_Exercise prompt_. Given the listing below, write out exactly the lines starting with the line that has "Would the Minister" and going on through the line that has "I do not believe", both kept.

_Input for this task_.
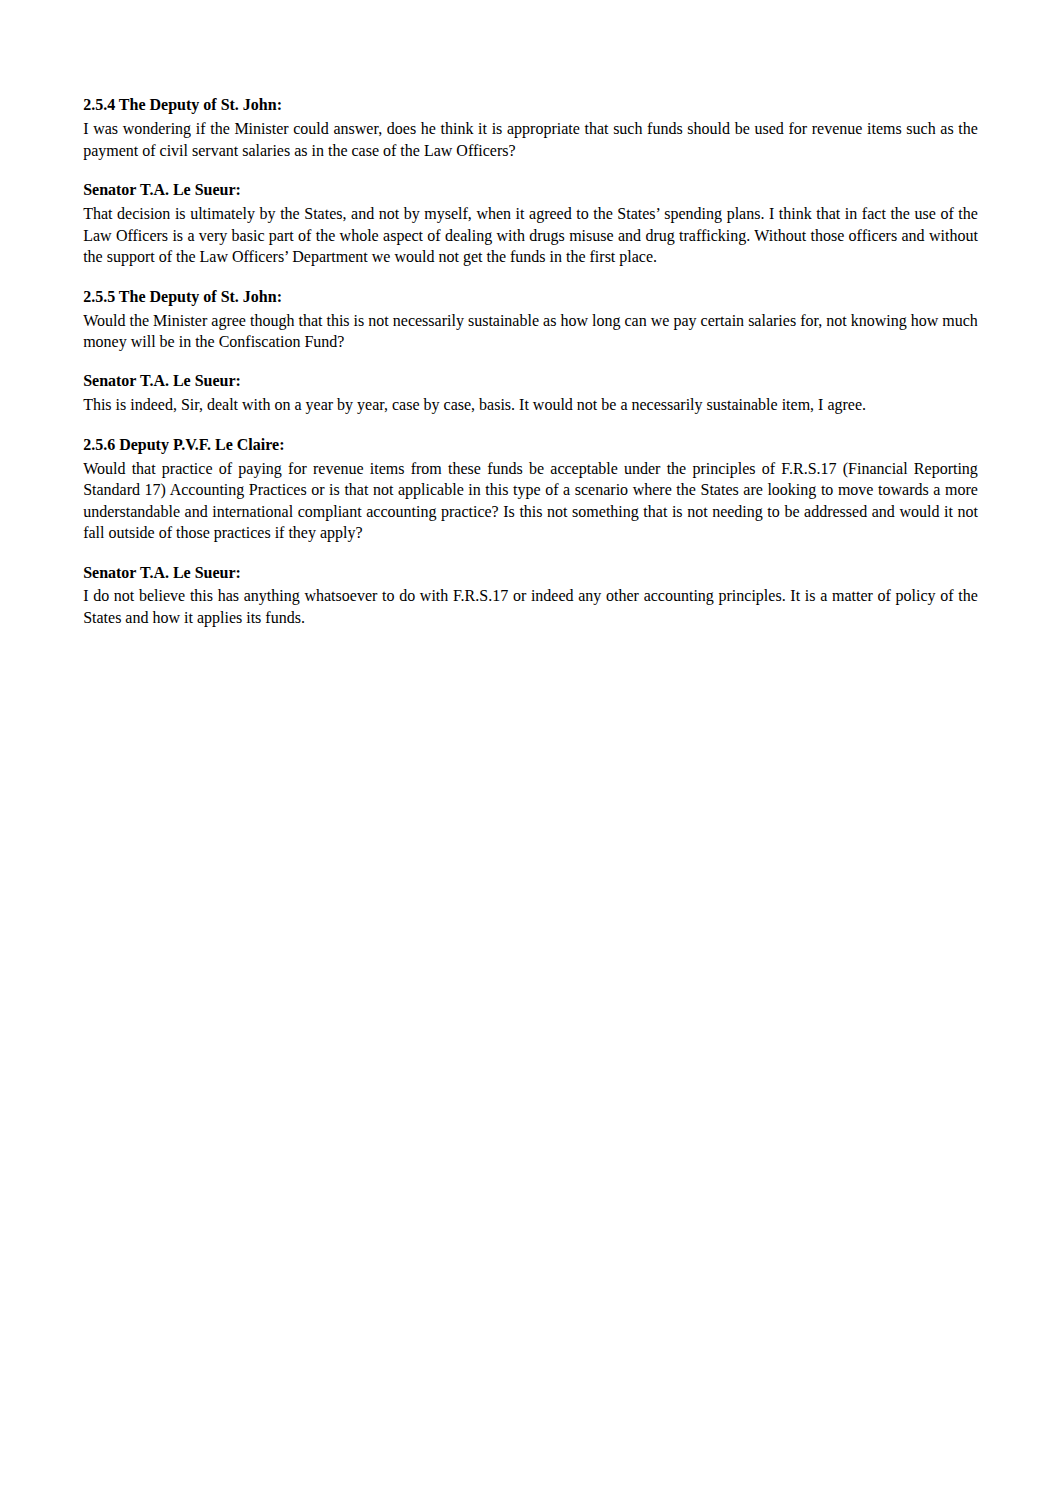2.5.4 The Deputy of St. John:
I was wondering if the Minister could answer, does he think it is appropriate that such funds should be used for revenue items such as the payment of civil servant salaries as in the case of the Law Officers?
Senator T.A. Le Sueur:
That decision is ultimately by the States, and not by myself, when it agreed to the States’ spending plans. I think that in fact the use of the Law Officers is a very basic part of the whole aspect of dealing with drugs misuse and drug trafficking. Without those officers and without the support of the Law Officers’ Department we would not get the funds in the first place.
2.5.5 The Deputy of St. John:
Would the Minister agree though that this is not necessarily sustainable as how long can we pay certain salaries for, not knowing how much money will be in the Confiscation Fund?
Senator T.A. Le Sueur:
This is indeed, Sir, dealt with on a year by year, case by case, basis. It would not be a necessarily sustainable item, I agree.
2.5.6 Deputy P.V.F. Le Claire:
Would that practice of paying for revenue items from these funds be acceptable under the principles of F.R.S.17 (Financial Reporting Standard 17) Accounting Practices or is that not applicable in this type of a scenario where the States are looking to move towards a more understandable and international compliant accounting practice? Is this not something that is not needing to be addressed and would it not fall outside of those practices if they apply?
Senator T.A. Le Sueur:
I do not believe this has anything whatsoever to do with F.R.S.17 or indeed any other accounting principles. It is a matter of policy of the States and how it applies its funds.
==
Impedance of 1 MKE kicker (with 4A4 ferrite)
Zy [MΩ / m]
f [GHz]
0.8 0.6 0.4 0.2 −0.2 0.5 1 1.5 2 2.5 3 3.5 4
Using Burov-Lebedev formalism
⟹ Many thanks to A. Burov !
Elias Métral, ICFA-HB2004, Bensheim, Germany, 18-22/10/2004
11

_Output for this exercise_.
Would the Minister agree though that this is not necessarily sustainable as how long can we pay certain salaries for, not knowing how much money will be in the Confiscation Fund?
Senator T.A. Le Sueur:
This is indeed, Sir, dealt with on a year by year, case by case, basis. It would not be a necessarily sustainable item, I agree.
2.5.6 Deputy P.V.F. Le Claire:
Would that practice of paying for revenue items from these funds be acceptable under the principles of F.R.S.17 (Financial Reporting Standard 17) Accounting Practices or is that not applicable in this type of a scenario where the States are looking to move towards a more understandable and international compliant accounting practice? Is this not something that is not needing to be addressed and would it not fall outside of those practices if they apply?
Senator T.A. Le Sueur:
I do not believe this has anything whatsoever to do with F.R.S.17 or indeed any other accounting principles. It is a matter of policy of the States and how it applies its funds.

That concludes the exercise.